Also, I am putting bees on black plastic this year verses the ground to help keep the debris down. Anyone ever done this and had any issues? Further, has anyone used organic ant control to keep the fire ants out of the colonies? If so what did you use. 

PS: I will be glad to be back in Florida. Been a tough year honey wise. Build up has been good, but honey production has been really low. 150 doubles, only harvested 1100 pounds of wildflower.


----------



## TheSweetBeeCo (Oct 18, 2011)

we put them on freight pallets. keeps them off the ground too in case of flooding


----------



## bevy's honeybees (Apr 21, 2011)

I'm not commercial...I don't have fire ant problem nearly as much as I do a bull ant problem. I wonder if I put black plastic, then cinder blocks which is what I use, that might help my problem. I find that fire ant hills means less shb. I think they love the larvae. I've never lost a hive to fire ants, lost too many to bull ants.


----------



## Mr. Buzzy Bee (May 22, 2013)

Cinnamon is a natural ant repellent. I use it on my hives and the ants seem to be driven away, for awhile. I usually sprinkle it around the ground and on the hive itself.


----------



## matt1954 (Sep 8, 2010)

Getting ready for the big move. Headed to do some Charter Boat fishing. First weekend off in months. then it will be all in getting ready for the move.


----------



## matt1954 (Sep 8, 2010)

Made it to Florida!!! Now where is the Pepper flow?


----------



## bevy's honeybees (Apr 21, 2011)

It started blooming this past week here on the gulf coast in Lee county. Some areas are still buds, maybe all the rain slowed it down?


----------



## Fl_Beak (May 9, 2010)

maybe you can call it angel trumpet honey, lol. our bees like the Brugs and I see em in the photo. Hope pepper turned on for you. Jury is still out on the pepper flow on our side of the sandbar.


----------



## HopCar (Aug 9, 2013)

I've been wondering when it would start as well. Just a couple of days ago I noticed tiny buds on the Brazilian Peppers here in Miami.


----------



## Heintz88 (Feb 26, 2012)

Ill be in howey in the hills, fl. We sent some hives imediately after golden rod was finished to hit the pepper flow. Were supposed to be down there in a week in a half or so to start extracting honey again. Any idea how the pepper flow turned out?


----------



## beemandan (Dec 5, 2005)

Just a note of caution.
http://www.beesource.com/forums/showthread.php?289746-Sideliners-and-commercial-beeks-beware
Good luck.


----------



## RAK (May 2, 2010)

matt1954 said:


> View attachment 7869
> View attachment 7869
> View attachment 7870
> 
> ...


I see some improvement since last year. Much nicer netting.

Good Luck


----------



## Mbeck (Apr 27, 2011)

Heintz88 said:


> Ill be in howey in the hills, fl. We sent some hives imediately after golden rod was finished to hit the pepper flow. Were supposed to be down there in a week in a half or so to start extracting honey again. Any idea how the pepper flow turned out?

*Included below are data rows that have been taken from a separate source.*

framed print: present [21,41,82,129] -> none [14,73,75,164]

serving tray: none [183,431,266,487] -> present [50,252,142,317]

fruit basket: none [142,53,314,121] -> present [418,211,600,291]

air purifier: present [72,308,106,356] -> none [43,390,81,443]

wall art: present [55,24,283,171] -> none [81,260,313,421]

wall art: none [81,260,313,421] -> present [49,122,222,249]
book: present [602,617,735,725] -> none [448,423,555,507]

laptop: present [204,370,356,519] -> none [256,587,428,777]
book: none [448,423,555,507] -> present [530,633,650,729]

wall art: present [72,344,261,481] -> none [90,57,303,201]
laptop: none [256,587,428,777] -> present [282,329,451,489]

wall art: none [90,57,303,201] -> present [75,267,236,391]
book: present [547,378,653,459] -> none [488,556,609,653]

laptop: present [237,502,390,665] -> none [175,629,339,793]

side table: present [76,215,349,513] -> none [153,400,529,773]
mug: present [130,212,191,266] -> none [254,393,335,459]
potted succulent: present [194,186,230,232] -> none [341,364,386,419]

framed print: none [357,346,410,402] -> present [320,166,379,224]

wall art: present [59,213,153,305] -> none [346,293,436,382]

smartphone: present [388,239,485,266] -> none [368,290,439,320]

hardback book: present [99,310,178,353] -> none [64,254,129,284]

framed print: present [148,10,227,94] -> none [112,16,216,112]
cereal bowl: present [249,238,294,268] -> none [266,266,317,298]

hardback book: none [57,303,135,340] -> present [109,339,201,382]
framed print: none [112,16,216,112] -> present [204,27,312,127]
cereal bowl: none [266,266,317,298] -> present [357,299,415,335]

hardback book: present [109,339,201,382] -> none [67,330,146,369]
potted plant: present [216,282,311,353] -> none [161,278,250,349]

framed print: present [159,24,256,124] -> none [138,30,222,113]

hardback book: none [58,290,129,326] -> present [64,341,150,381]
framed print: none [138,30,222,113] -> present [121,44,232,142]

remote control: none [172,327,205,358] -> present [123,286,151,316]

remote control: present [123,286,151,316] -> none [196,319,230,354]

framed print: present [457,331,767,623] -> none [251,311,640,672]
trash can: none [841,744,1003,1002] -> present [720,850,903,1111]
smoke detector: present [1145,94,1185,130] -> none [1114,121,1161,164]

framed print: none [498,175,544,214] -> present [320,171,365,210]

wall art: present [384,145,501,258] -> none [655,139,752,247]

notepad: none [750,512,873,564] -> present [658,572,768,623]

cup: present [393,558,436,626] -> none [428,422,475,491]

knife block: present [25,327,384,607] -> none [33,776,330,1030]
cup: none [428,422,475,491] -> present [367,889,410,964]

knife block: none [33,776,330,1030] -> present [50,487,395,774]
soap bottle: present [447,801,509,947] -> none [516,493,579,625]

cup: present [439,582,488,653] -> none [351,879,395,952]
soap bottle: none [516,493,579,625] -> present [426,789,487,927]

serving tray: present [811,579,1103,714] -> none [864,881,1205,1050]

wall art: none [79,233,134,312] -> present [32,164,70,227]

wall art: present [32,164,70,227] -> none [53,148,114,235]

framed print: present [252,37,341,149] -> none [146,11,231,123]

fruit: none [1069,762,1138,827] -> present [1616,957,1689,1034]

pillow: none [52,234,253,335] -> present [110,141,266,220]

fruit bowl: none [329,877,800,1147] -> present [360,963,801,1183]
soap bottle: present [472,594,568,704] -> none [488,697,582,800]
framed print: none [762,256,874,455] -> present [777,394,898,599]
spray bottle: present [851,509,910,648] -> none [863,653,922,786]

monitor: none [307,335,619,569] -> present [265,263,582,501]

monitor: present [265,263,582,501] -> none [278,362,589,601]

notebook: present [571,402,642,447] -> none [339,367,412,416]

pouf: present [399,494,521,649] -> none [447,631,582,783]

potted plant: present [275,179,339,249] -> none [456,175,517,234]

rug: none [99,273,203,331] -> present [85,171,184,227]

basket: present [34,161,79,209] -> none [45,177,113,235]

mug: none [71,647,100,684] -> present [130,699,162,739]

I don't know about pepper in Howey in the hills, I would think most good pepper yards would be farther south but I don't know. I'm 90 miles west and don't have a bunch this far north. I've heard reports from blooming to a week away. I checked one yard Friday and it was almost starting.

Love bugs are brutal this year but have no idea what that means either


----------



## matt1954 (Sep 8, 2010)

RAK, I almost snorted out my coffee when I read your above at the Marriot. Like my first marriage, I am trying to forget about last year. Blew three tires on the way down all total this year. Other than that, uneventful.


----------



## RAK (May 2, 2010)

Ive had some tough years as well. We just learn from it.

Nice skid steer btw.


----------



## Waterbird17 (Apr 30, 2012)

we sent 2 load to NC last week. still filling load out yards in NY


----------



## Father & Sons Apiary (Sep 4, 2013)

matt1954 said:


> RAK, I almost snorted out my coffee when I read your above at the Marriot. Like my first marriage, I am trying to forget about last year. Blew three tires on the way down all total this year. Other than that, uneventful.
> View attachment 7893
> View attachment 7894
> View attachment 7895
> ...



Nice Skid steer!


----------